- The task -
The listing below should be reproduced exactly, with the pictures omitted.
..........
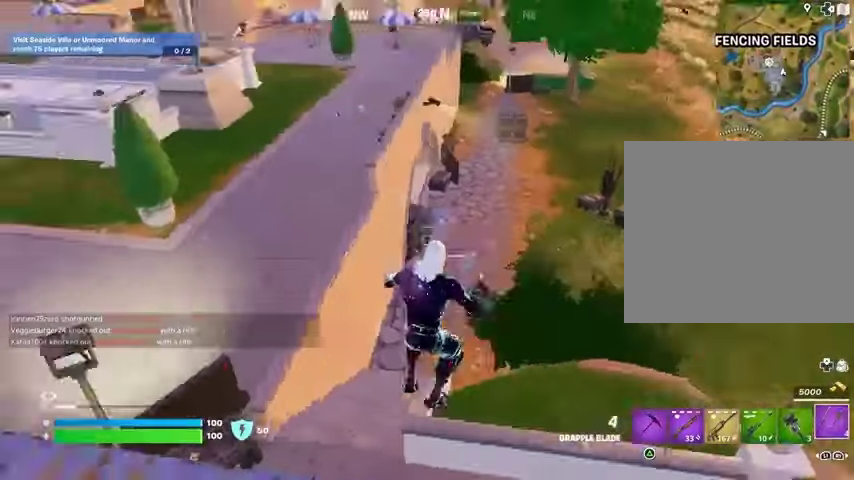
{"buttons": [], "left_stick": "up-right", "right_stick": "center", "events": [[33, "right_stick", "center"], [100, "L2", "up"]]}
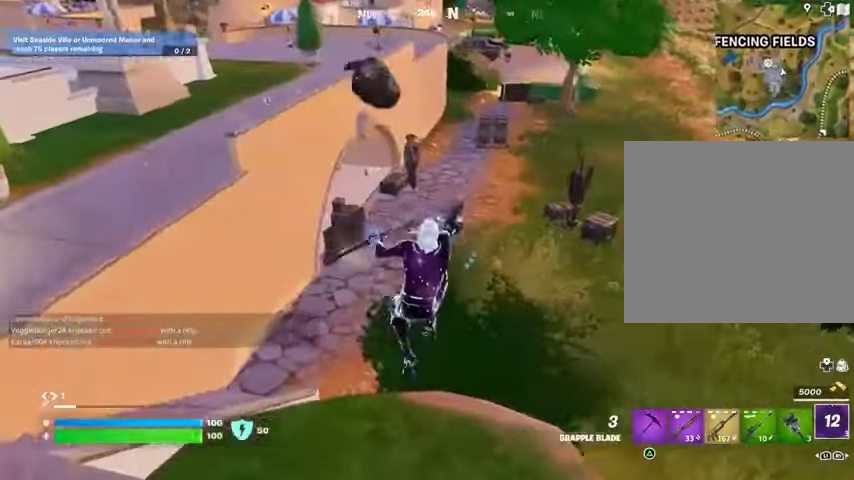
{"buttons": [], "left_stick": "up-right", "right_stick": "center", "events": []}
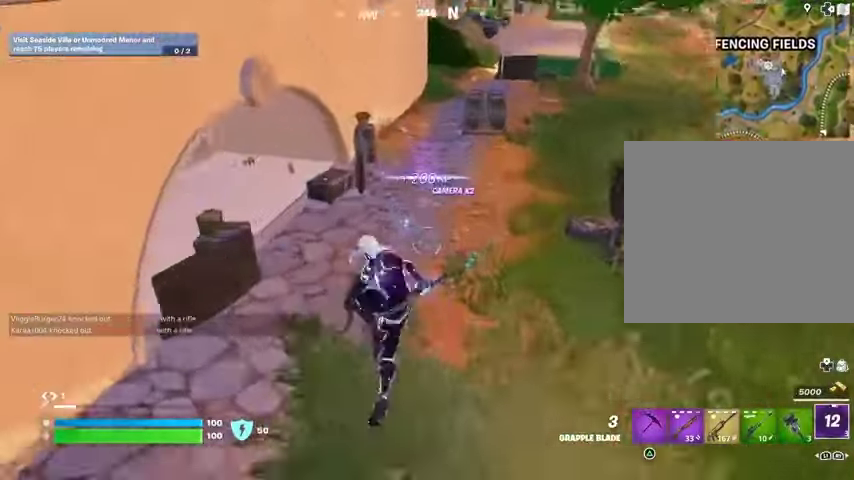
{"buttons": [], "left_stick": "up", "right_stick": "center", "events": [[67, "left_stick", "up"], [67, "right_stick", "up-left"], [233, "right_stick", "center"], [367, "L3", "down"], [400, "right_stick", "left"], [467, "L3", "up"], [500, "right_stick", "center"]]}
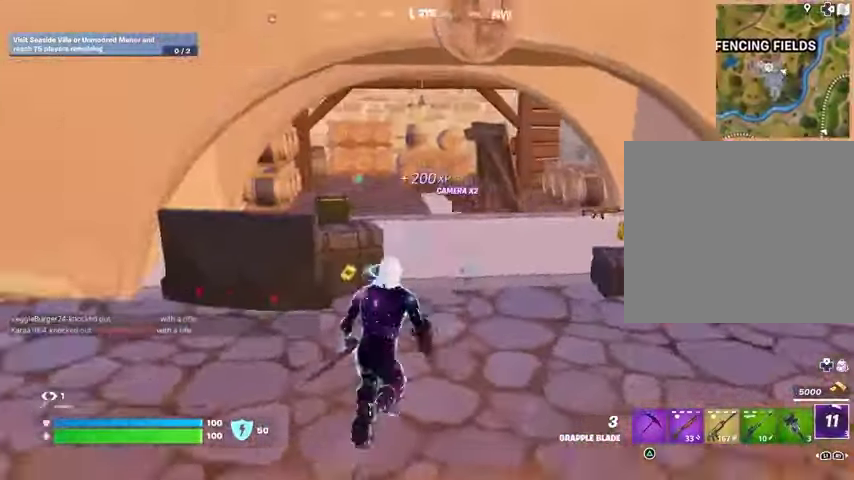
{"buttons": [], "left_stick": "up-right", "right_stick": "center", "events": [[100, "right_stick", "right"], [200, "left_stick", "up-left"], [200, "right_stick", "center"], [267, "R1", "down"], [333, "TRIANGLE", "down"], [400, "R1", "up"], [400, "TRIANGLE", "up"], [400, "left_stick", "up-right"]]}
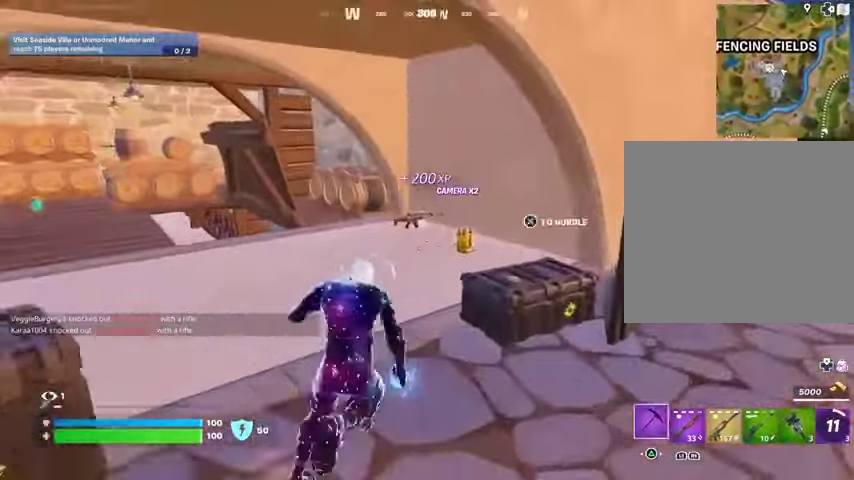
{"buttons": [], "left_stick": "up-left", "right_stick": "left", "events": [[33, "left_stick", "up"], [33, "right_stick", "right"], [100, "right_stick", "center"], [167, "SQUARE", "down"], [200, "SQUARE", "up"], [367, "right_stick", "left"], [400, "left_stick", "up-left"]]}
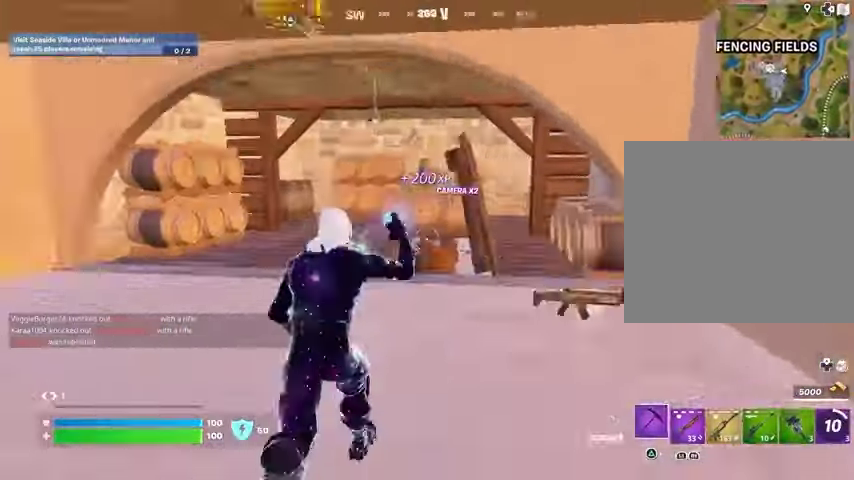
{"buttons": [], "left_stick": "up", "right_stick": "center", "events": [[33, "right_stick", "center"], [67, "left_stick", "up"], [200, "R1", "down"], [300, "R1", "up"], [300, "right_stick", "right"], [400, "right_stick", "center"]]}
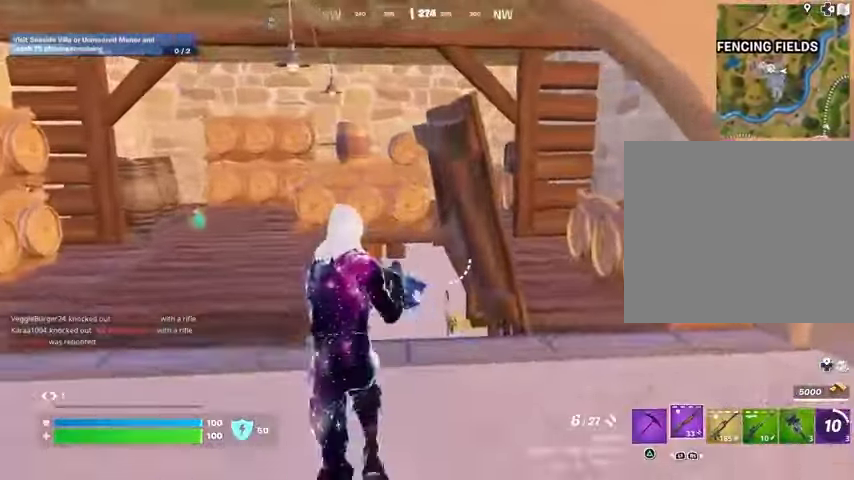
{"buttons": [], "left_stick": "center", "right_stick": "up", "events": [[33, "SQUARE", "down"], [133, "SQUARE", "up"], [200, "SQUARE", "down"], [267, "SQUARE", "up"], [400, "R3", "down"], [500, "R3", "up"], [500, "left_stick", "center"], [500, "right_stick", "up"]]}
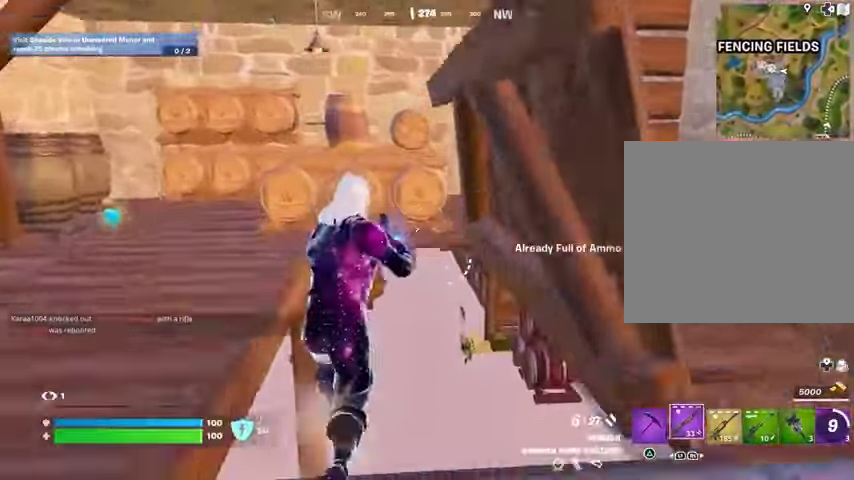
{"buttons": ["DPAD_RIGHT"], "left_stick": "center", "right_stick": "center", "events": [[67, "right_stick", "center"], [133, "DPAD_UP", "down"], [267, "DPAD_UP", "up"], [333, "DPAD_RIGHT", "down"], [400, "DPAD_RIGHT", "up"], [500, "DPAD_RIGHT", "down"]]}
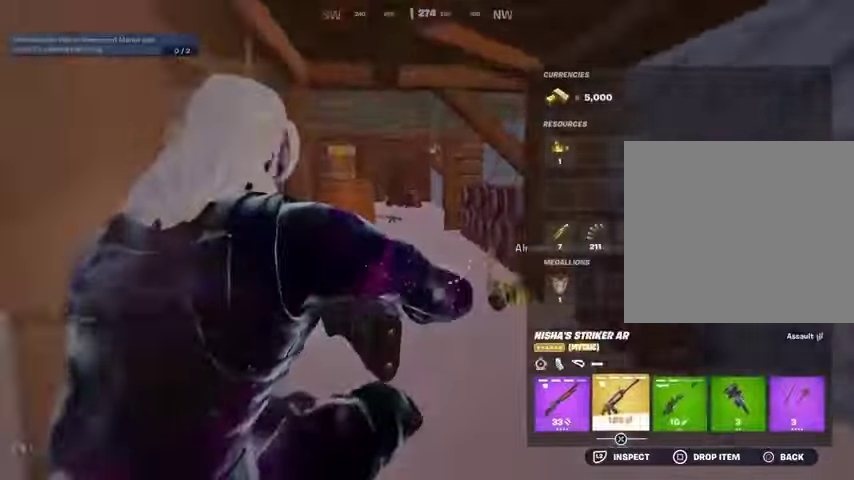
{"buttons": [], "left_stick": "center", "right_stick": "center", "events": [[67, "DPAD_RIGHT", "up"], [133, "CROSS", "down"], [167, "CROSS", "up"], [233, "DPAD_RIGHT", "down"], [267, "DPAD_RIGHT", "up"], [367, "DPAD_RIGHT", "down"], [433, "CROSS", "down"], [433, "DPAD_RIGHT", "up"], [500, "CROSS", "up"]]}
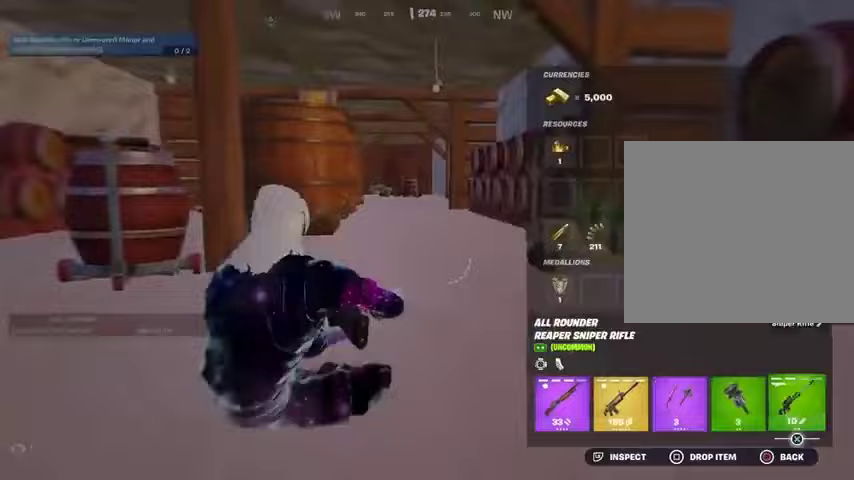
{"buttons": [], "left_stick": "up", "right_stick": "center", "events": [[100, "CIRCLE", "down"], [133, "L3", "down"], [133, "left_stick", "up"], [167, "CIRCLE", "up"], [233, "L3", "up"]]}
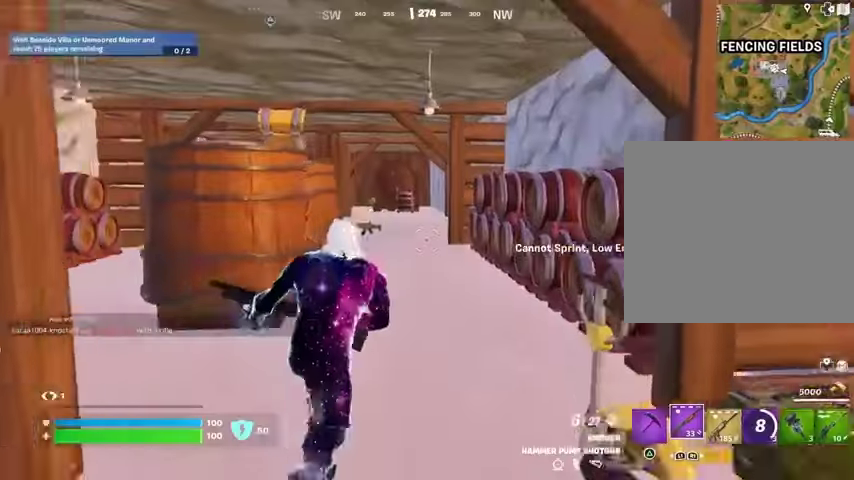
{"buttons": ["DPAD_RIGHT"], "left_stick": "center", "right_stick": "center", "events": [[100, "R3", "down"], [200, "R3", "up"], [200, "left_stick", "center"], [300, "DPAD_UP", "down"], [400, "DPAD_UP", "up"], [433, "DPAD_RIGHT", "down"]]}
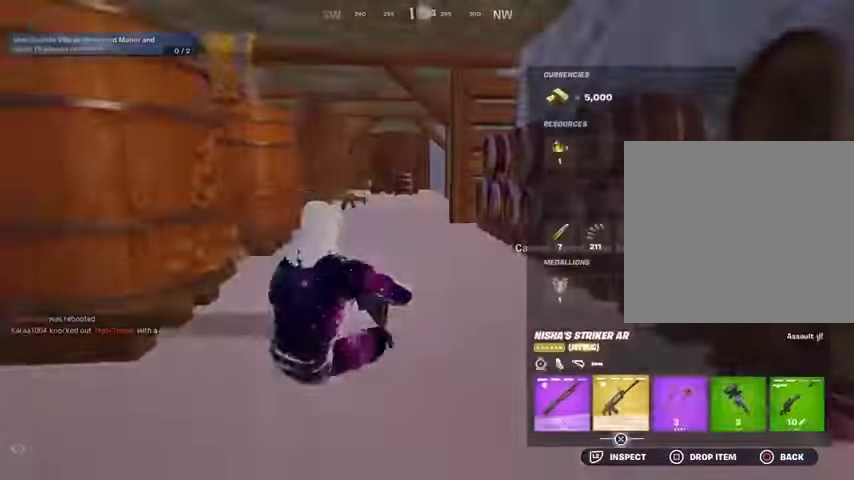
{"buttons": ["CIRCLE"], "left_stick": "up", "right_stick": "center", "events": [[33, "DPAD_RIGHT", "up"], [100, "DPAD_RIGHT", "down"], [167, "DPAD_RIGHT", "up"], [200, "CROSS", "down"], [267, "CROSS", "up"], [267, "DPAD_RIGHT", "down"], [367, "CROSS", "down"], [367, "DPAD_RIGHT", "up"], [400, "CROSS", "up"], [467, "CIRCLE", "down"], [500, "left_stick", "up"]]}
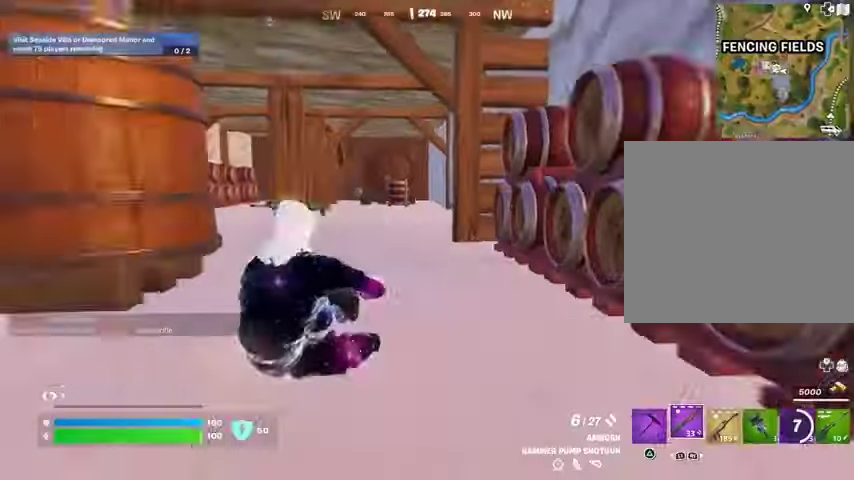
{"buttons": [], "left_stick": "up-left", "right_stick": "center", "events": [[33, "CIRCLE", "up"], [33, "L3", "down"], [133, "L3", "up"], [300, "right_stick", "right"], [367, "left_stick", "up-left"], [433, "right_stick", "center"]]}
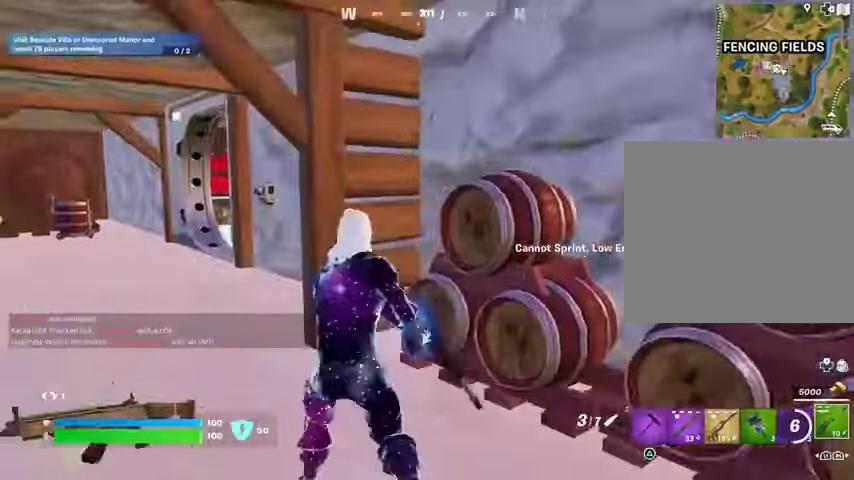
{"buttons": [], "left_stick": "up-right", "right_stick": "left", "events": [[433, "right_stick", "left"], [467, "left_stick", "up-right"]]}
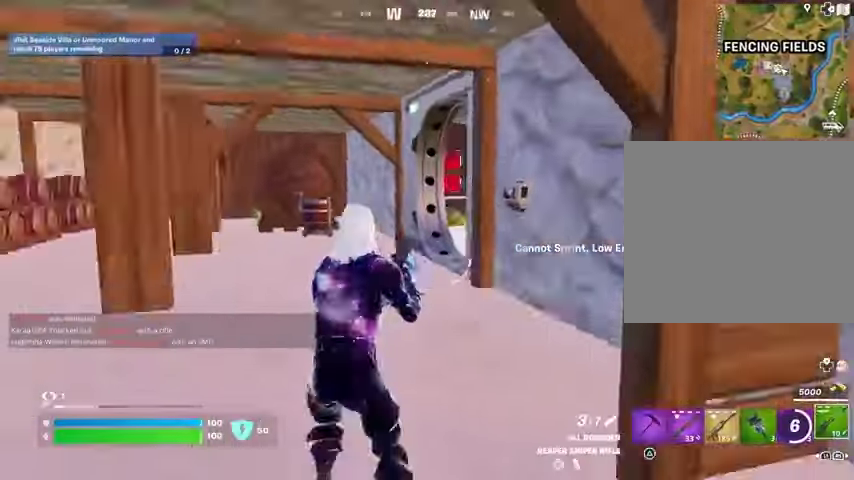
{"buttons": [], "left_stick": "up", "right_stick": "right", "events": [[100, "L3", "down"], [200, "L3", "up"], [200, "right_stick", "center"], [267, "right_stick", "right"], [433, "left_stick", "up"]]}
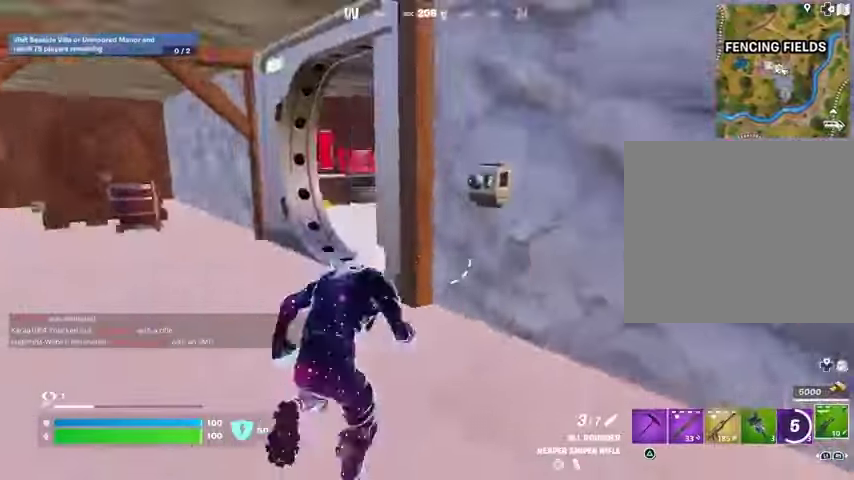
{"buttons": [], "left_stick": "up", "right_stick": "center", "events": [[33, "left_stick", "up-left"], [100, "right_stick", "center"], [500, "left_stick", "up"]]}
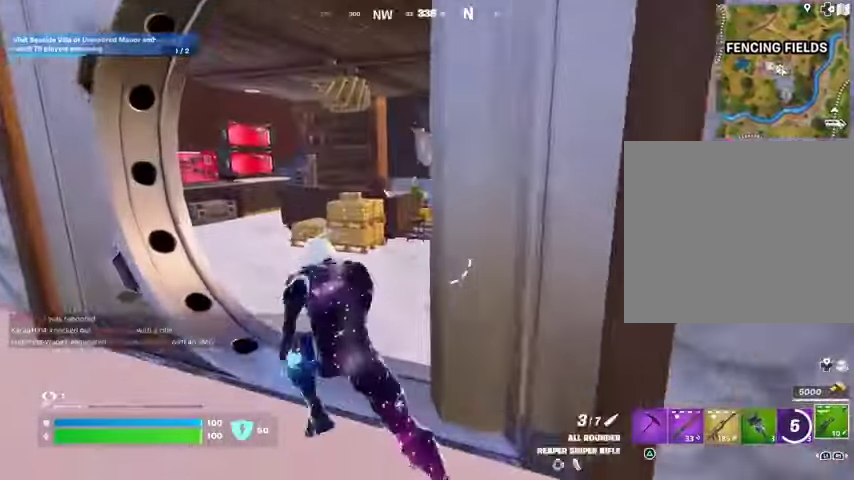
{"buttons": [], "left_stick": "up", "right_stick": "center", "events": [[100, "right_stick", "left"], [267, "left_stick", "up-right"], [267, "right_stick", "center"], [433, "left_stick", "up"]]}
..........
- Solution -
{"buttons": [], "left_stick": "up-right", "right_stick": "center", "events": [[33, "right_stick", "center"], [100, "L2", "up"]]}
{"buttons": [], "left_stick": "up-right", "right_stick": "center", "events": []}
{"buttons": [], "left_stick": "up", "right_stick": "center", "events": [[67, "left_stick", "up"], [67, "right_stick", "up-left"], [233, "right_stick", "center"], [367, "L3", "down"], [400, "right_stick", "left"], [467, "L3", "up"], [500, "right_stick", "center"]]}
{"buttons": [], "left_stick": "up-right", "right_stick": "center", "events": [[100, "right_stick", "right"], [200, "left_stick", "up-left"], [200, "right_stick", "center"], [267, "R1", "down"], [333, "TRIANGLE", "down"], [400, "R1", "up"], [400, "TRIANGLE", "up"], [400, "left_stick", "up-right"]]}
{"buttons": [], "left_stick": "up-left", "right_stick": "left", "events": [[33, "left_stick", "up"], [33, "right_stick", "right"], [100, "right_stick", "center"], [167, "SQUARE", "down"], [200, "SQUARE", "up"], [367, "right_stick", "left"], [400, "left_stick", "up-left"]]}
{"buttons": [], "left_stick": "up", "right_stick": "center", "events": [[33, "right_stick", "center"], [67, "left_stick", "up"], [200, "R1", "down"], [300, "R1", "up"], [300, "right_stick", "right"], [400, "right_stick", "center"]]}
{"buttons": [], "left_stick": "center", "right_stick": "up", "events": [[33, "SQUARE", "down"], [133, "SQUARE", "up"], [200, "SQUARE", "down"], [267, "SQUARE", "up"], [400, "R3", "down"], [500, "R3", "up"], [500, "left_stick", "center"], [500, "right_stick", "up"]]}
{"buttons": ["DPAD_RIGHT"], "left_stick": "center", "right_stick": "center", "events": [[67, "right_stick", "center"], [133, "DPAD_UP", "down"], [267, "DPAD_UP", "up"], [333, "DPAD_RIGHT", "down"], [400, "DPAD_RIGHT", "up"], [500, "DPAD_RIGHT", "down"]]}
{"buttons": [], "left_stick": "center", "right_stick": "center", "events": [[67, "DPAD_RIGHT", "up"], [133, "CROSS", "down"], [167, "CROSS", "up"], [233, "DPAD_RIGHT", "down"], [267, "DPAD_RIGHT", "up"], [367, "DPAD_RIGHT", "down"], [433, "CROSS", "down"], [433, "DPAD_RIGHT", "up"], [500, "CROSS", "up"]]}
{"buttons": [], "left_stick": "up", "right_stick": "center", "events": [[100, "CIRCLE", "down"], [133, "L3", "down"], [133, "left_stick", "up"], [167, "CIRCLE", "up"], [233, "L3", "up"]]}
{"buttons": ["DPAD_RIGHT"], "left_stick": "center", "right_stick": "center", "events": [[100, "R3", "down"], [200, "R3", "up"], [200, "left_stick", "center"], [300, "DPAD_UP", "down"], [400, "DPAD_UP", "up"], [433, "DPAD_RIGHT", "down"]]}
{"buttons": ["CIRCLE"], "left_stick": "up", "right_stick": "center", "events": [[33, "DPAD_RIGHT", "up"], [100, "DPAD_RIGHT", "down"], [167, "DPAD_RIGHT", "up"], [200, "CROSS", "down"], [267, "CROSS", "up"], [267, "DPAD_RIGHT", "down"], [367, "CROSS", "down"], [367, "DPAD_RIGHT", "up"], [400, "CROSS", "up"], [467, "CIRCLE", "down"], [500, "left_stick", "up"]]}
{"buttons": [], "left_stick": "up-left", "right_stick": "center", "events": [[33, "CIRCLE", "up"], [33, "L3", "down"], [133, "L3", "up"], [300, "right_stick", "right"], [367, "left_stick", "up-left"], [433, "right_stick", "center"]]}
{"buttons": [], "left_stick": "up-right", "right_stick": "left", "events": [[433, "right_stick", "left"], [467, "left_stick", "up-right"]]}
{"buttons": [], "left_stick": "up", "right_stick": "right", "events": [[100, "L3", "down"], [200, "L3", "up"], [200, "right_stick", "center"], [267, "right_stick", "right"], [433, "left_stick", "up"]]}
{"buttons": [], "left_stick": "up", "right_stick": "center", "events": [[33, "left_stick", "up-left"], [100, "right_stick", "center"], [500, "left_stick", "up"]]}
{"buttons": [], "left_stick": "up", "right_stick": "center", "events": [[100, "right_stick", "left"], [267, "left_stick", "up-right"], [267, "right_stick", "center"], [433, "left_stick", "up"]]}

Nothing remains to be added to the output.